## PAGE

--- BEGIN ---

Always a bigger scope

In the context of a DBMS, there is some collection of data that is persistent, shared, transacted, etc., which constitutes the database. The simplest complete logic system that has been presented for defining and managing this collection of data is the Relational Model (RM). In the RM, all data is ultimately represented by a set of named relation (table) variables. In both traditional 3GL and relational languages, there are also other, more narrow, layers of scope, which describe the context available to a particular portion of logic. Within an expression, there might be identifiers available from the expression, identifiers available from the containing block, as well as the set of global identifiers.
Let's now look at a scoping issue that commonly arises. In this example, let's say we have constructed an accounting system in either a 3GL or DBMS logic system (it doesn't matter which for this analogy, though it certainly would matter in actuality!). Assume that our original implementation encompasses accounting for a single company, and we are subsequently requested to provide accounting for multiple companies. One obvious solution would be to construct multiple instances of the accounting system. By doing this we are in essence defining another implicit level of context to which all data in the system is tied. Another approach would be to refactor the existing system, essentially pairing a company identifier with each existing predicate of the system. This would make the company dimension an explicit part of the system's propositions.
There seem to be advantages to each approach. The multi-instance approach has the advantage of simplicity. Not only does the system not have to be redesigned and reimplemented, the logic of the system does not have to deal with the complexity of multiple companies. A re-design of the system would be far-reaching and would require nearly every facet of the system to change to address the additional company attribute. This is so because the company in question is not part of the implicit context of the executing logic, but an explicit facet of the data. We can draw from this and other examples that increasing implicit context narrows the scope and reduces the domain of explicit data. This in turn, allows more assumptions to be made by the logic and therefore nets simplification. On the other hand, the fact that the data is implicit to the instance is also potentially a disadvantage. For instance, what can be done if a report spanning companies is requested? Also, does the set of postal codes really need to be per-company?

--- END ---

Answer these questions from the text "Always a bigger scope":
1. In the Relational Model, what ultimately represents all data?
2. After the original accounting system is built for a single company, what is it subsequently requested to provide?
3. What advantage does the multi-instance approach have?
The records that come after this text are separate material, unconnected to it.

## DATASET ROWS
--- BEGIN ---

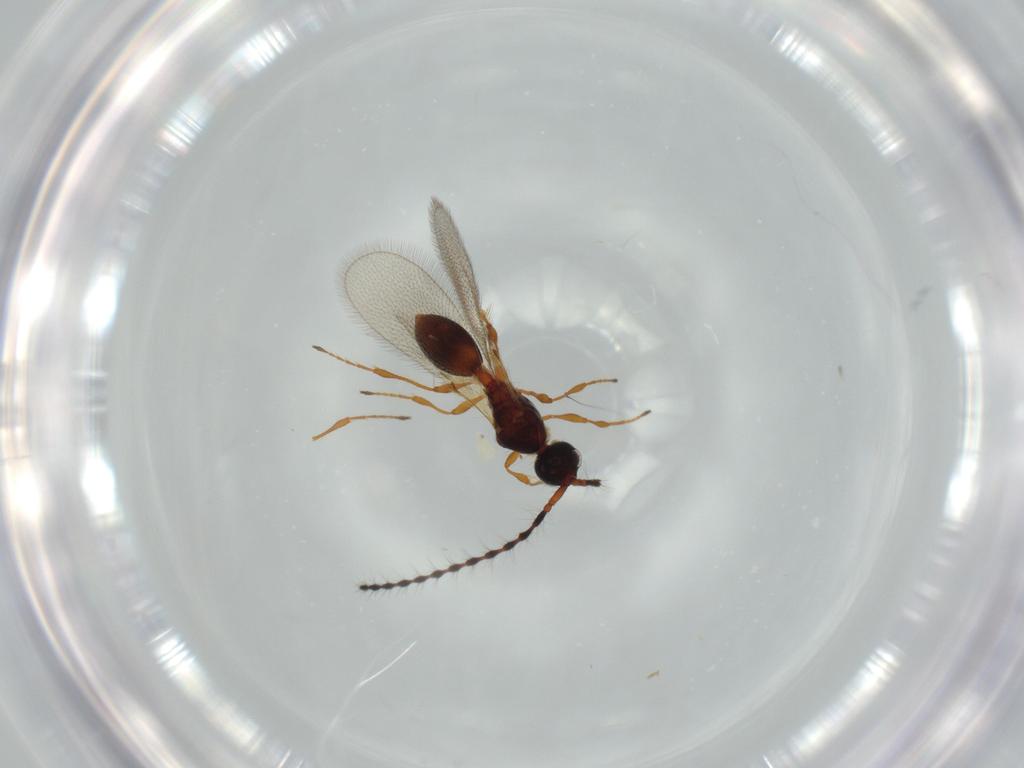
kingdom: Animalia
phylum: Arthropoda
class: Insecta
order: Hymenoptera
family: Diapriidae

--- END ---
--- BEGIN ---

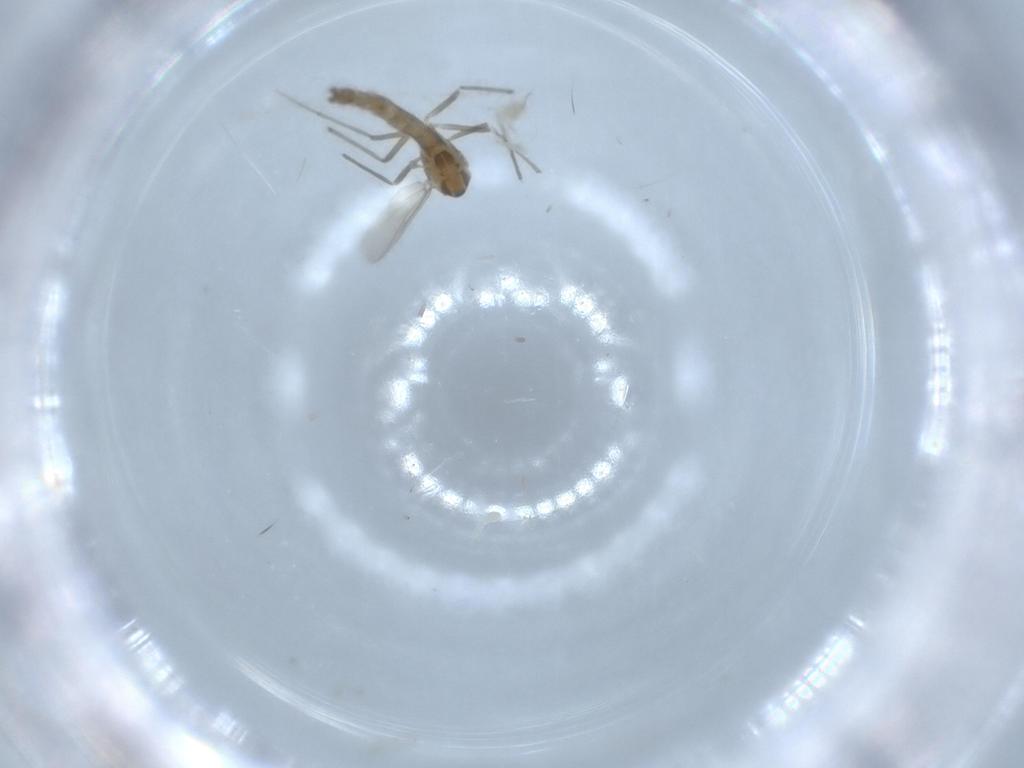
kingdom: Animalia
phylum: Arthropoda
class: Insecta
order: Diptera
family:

--- END ---
--- BEGIN ---

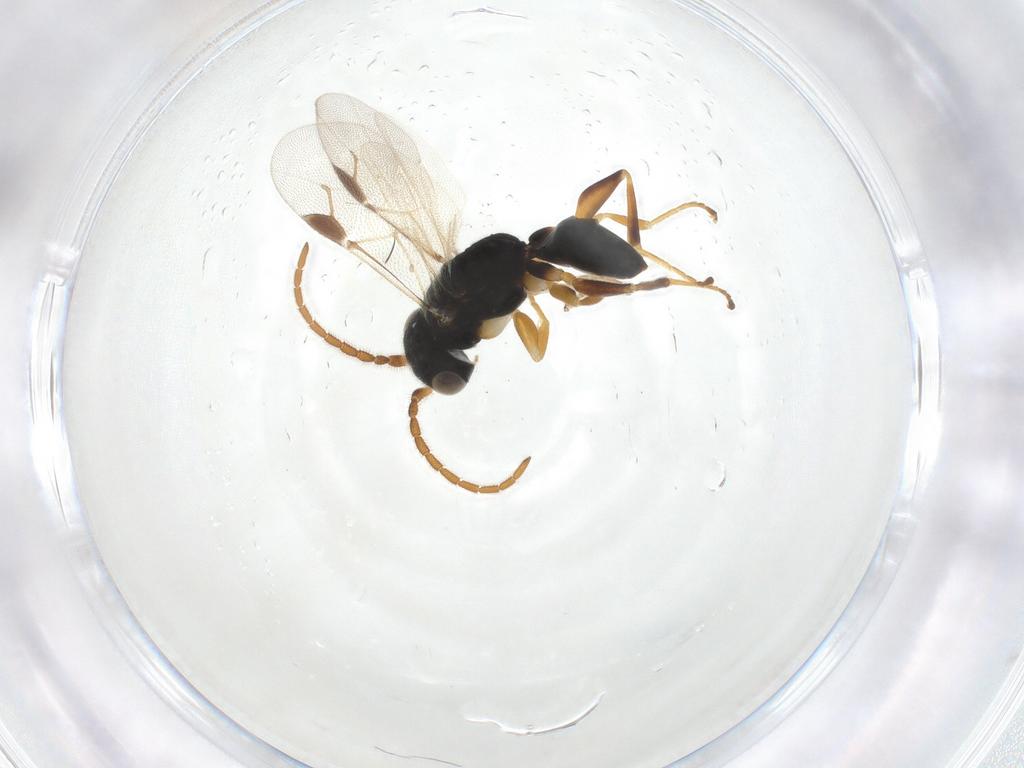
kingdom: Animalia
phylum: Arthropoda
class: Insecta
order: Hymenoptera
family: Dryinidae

--- END ---

## ANSWER TO THE PROBLEM
1. A set of named relation (table) variables.
2. Accounting for multiple companies.
3. Simplicity.